Diego Cardona - dcardona@prietocarrizosa.com Sábado, 25 de febrero de 2012

Las nuevas normas propuestas por el Estatuto de Protección al Consumidor, sancionado el año pasado, resultan sumamente positivas para los consumidores, que ahora cuenta con mecanismos más efectivos para la defensa de sus derechos.

Igualmente, la compilación de disposiciones legales que antes se encontraban regadas en distintos cuerpos normativos o que obedecían al copioso desarrollo jurisprudencial en la materia, promueve la seguridad jurídica y el conocimiento por parte de los distintos agentes involucrados.

¿Cuáles son las novedades más significativas?

El nuevo régimen actualiza la normativa de protección al consumidor a las necesidades de las relaciones de consumo actuales. En este sentido, además de precisar aspectos como los plazos de garantías y la solidaridad entre productores y expendedores por productos defectuosos, el Estatuto incorpora reglas para la protección del consumidor en materia de comercio electrónico y de contratos por adhesión.

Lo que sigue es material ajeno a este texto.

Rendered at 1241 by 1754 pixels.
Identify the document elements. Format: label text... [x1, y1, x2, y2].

Así mismo, la nueva ley dispone que las cláusulas abusivas se entienden ineficaces de pleno derecho, e incluye un catalogo de este tipo de estipulaciones, dentro de las que se encuentran las cláusulas que limiten la responsabilidad de proveedores o productores, las que impliquen la renuncia a los derechos del consumidor.

¿Se introdujo alguna modificación en materia de procedimiento?

En efecto, la ley imprimió mayor claridad acerca del procedimiento aplicable a las reclamaciones por violación de los derechos del consumidor. La ley precisa, en particular, qué tipo de disputas serán conducidas por procedimientos jurisdiccionales y cuáles podrán ser investigados por la Superintendencia de Industria y Comercio en ejercicio de facultades administrativas. El nuevo procedimiento jurisdiccional tiene características únicas cuyo conocimiento resulta fundamental para las partes. Por ejemplo, el Estatuto establece la reclamación directa como un requisito de procedibilidad y, adicionalmente, prevé que en esa etapa se practiquen las pruebas que podrán hacerse valer en el proceso jurisdiccional. Así, ahora la reclamación directa cobra gran relevancia, en la medida en que ahí se determinará el alcance y éxito del litigio.

¿Qué se modifica en relación con las sanciones?

El legislador dotó el nuevo Estatuto con verdaderos dientes para garantizar los derechos de los consumidores. En efecto, la norma incrementó hasta 2.000 salarios mínimos mensuales vigentes, el tope máximo de las sanciones para las personas jurídicas que incurran en violaciones al régimen de protección al consumidor. La ley introdujo también sanciones para los administradores, directores, representantes legales, socios o propietarios que autoricen o ejecuten conductas contrarias las normas en la materia. Las multas para las personas naturales podrán ser hasta de 300 salarios mínimos mensuales vigentes. Además de lo anterior, la autoridad podrá también ordenar el cierre temporal o permanente del establecimiento de comercio, así como prohibir hasta por 5 años el ejercicio del comercio a personas naturales.

¿Las modificaciones resultan beneficiosas únicamente para el consumidor?

En un principio, podría pensarse que el Estatuto es favorable exclusivamente para los consumidores. Sin embargo, un análisis más profundo indica que también será favorable para productores y expendedores, pues contribuirá a fomentar la competencia leal. Adicionalmente, quienes por años incorporaron autónomamente altos y costosos estándares de calidad en sus productos, verán finalmente recompensados sus esfuerzos.